= TASK DETAILS =
Exact repetition is the task: copy every entry below.

Saved data entries
-- -- --
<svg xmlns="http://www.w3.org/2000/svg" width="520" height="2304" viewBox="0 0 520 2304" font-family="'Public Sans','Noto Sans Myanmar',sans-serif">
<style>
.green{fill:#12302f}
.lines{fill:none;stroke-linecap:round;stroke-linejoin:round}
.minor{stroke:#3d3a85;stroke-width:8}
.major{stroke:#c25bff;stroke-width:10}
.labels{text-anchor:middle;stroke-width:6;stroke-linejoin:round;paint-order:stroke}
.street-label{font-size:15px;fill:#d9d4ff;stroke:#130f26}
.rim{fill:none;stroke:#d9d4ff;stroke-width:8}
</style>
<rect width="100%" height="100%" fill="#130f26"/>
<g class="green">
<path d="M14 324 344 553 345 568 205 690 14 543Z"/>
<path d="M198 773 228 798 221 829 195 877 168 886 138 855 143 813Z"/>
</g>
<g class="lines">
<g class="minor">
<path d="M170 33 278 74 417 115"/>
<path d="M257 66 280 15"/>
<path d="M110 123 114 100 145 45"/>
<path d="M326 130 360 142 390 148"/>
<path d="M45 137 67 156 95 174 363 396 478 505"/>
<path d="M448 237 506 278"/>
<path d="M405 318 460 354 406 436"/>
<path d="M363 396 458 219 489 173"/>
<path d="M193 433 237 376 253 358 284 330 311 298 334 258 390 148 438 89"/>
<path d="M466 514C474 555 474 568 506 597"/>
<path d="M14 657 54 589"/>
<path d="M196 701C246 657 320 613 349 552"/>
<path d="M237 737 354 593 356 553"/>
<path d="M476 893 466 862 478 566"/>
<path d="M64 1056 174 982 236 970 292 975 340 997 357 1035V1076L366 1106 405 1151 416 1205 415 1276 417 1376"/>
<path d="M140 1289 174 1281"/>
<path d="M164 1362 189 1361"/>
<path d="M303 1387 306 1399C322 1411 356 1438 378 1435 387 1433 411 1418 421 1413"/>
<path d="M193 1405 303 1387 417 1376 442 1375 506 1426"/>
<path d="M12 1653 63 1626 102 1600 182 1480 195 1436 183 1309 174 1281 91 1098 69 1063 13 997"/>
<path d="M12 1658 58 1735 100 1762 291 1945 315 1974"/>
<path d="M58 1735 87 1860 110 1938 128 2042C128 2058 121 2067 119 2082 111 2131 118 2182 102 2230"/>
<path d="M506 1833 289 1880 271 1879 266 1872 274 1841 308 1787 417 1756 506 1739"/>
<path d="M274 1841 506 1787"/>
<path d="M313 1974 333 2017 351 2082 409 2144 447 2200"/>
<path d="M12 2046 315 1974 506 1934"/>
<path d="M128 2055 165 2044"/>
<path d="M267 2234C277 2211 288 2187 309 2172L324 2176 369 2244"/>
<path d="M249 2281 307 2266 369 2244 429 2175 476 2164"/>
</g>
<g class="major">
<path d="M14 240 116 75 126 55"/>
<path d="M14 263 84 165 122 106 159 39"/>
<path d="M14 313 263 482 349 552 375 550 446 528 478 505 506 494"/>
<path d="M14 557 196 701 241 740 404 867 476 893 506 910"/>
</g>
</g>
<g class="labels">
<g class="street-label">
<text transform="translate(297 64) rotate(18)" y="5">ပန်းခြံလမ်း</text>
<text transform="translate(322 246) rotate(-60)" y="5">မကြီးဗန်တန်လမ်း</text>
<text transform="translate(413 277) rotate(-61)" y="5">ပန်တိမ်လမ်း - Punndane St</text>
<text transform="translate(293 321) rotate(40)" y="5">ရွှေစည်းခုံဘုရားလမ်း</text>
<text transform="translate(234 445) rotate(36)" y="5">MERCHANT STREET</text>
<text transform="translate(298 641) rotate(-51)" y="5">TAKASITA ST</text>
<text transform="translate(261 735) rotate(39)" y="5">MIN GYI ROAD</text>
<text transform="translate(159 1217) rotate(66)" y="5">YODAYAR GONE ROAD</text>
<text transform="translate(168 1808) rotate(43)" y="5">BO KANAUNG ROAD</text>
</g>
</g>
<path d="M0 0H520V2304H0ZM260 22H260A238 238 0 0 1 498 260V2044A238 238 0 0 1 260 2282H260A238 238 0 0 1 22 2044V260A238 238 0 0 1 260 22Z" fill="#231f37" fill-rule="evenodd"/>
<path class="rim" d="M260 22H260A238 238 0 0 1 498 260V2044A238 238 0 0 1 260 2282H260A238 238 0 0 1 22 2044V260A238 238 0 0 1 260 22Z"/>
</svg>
-- -- --
= ANSWER BELOW =
<svg xmlns="http://www.w3.org/2000/svg" width="520" height="2304" viewBox="0 0 520 2304" font-family="'Public Sans','Noto Sans Myanmar',sans-serif">
<style>
.green{fill:#12302f}
.lines{fill:none;stroke-linecap:round;stroke-linejoin:round}
.minor{stroke:#3d3a85;stroke-width:8}
.major{stroke:#c25bff;stroke-width:10}
.labels{text-anchor:middle;stroke-width:6;stroke-linejoin:round;paint-order:stroke}
.street-label{font-size:15px;fill:#d9d4ff;stroke:#130f26}
.rim{fill:none;stroke:#d9d4ff;stroke-width:8}
</style>
<rect width="100%" height="100%" fill="#130f26"/>
<g class="green">
<path d="M14 324 344 553 345 568 205 690 14 543Z"/>
<path d="M198 773 228 798 221 829 195 877 168 886 138 855 143 813Z"/>
</g>
<g class="lines">
<g class="minor">
<path d="M170 33 278 74 417 115"/>
<path d="M257 66 280 15"/>
<path d="M110 123 114 100 145 45"/>
<path d="M326 130 360 142 390 148"/>
<path d="M45 137 67 156 95 174 363 396 478 505"/>
<path d="M448 237 506 278"/>
<path d="M405 318 460 354 406 436"/>
<path d="M363 396 458 219 489 173"/>
<path d="M193 433 237 376 253 358 284 330 311 298 334 258 390 148 438 89"/>
<path d="M466 514C474 555 474 568 506 597"/>
<path d="M14 657 54 589"/>
<path d="M196 701C246 657 320 613 349 552"/>
<path d="M237 737 354 593 356 553"/>
<path d="M476 893 466 862 478 566"/>
<path d="M64 1056 174 982 236 970 292 975 340 997 357 1035V1076L366 1106 405 1151 416 1205 415 1276 417 1376"/>
<path d="M140 1289 174 1281"/>
<path d="M164 1362 189 1361"/>
<path d="M303 1387 306 1399C322 1411 356 1438 378 1435 387 1433 411 1418 421 1413"/>
<path d="M193 1405 303 1387 417 1376 442 1375 506 1426"/>
<path d="M12 1653 63 1626 102 1600 182 1480 195 1436 183 1309 174 1281 91 1098 69 1063 13 997"/>
<path d="M12 1658 58 1735 100 1762 291 1945 315 1974"/>
<path d="M58 1735 87 1860 110 1938 128 2042C128 2058 121 2067 119 2082 111 2131 118 2182 102 2230"/>
<path d="M506 1833 289 1880 271 1879 266 1872 274 1841 308 1787 417 1756 506 1739"/>
<path d="M274 1841 506 1787"/>
<path d="M313 1974 333 2017 351 2082 409 2144 447 2200"/>
<path d="M12 2046 315 1974 506 1934"/>
<path d="M128 2055 165 2044"/>
<path d="M267 2234C277 2211 288 2187 309 2172L324 2176 369 2244"/>
<path d="M249 2281 307 2266 369 2244 429 2175 476 2164"/>
</g>
<g class="major">
<path d="M14 240 116 75 126 55"/>
<path d="M14 263 84 165 122 106 159 39"/>
<path d="M14 313 263 482 349 552 375 550 446 528 478 505 506 494"/>
<path d="M14 557 196 701 241 740 404 867 476 893 506 910"/>
</g>
</g>
<g class="labels">
<g class="street-label">
<text transform="translate(297 64) rotate(18)" y="5">ပန်းခြံလမ်း</text>
<text transform="translate(322 246) rotate(-60)" y="5">မကြီးဗန်တန်လမ်း</text>
<text transform="translate(413 277) rotate(-61)" y="5">ပန်တိမ်လမ်း - Punndane St</text>
<text transform="translate(293 321) rotate(40)" y="5">ရွှေစည်းခုံဘုရားလမ်း</text>
<text transform="translate(234 445) rotate(36)" y="5">MERCHANT STREET</text>
<text transform="translate(298 641) rotate(-51)" y="5">TAKASITA ST</text>
<text transform="translate(261 735) rotate(39)" y="5">MIN GYI ROAD</text>
<text transform="translate(159 1217) rotate(66)" y="5">YODAYAR GONE ROAD</text>
<text transform="translate(168 1808) rotate(43)" y="5">BO KANAUNG ROAD</text>
</g>
</g>
<path d="M0 0H520V2304H0ZM260 22H260A238 238 0 0 1 498 260V2044A238 238 0 0 1 260 2282H260A238 238 0 0 1 22 2044V260A238 238 0 0 1 260 22Z" fill="#231f37" fill-rule="evenodd"/>
<path class="rim" d="M260 22H260A238 238 0 0 1 498 260V2044A238 238 0 0 1 260 2282H260A238 238 0 0 1 22 2044V260A238 238 0 0 1 260 22Z"/>
</svg>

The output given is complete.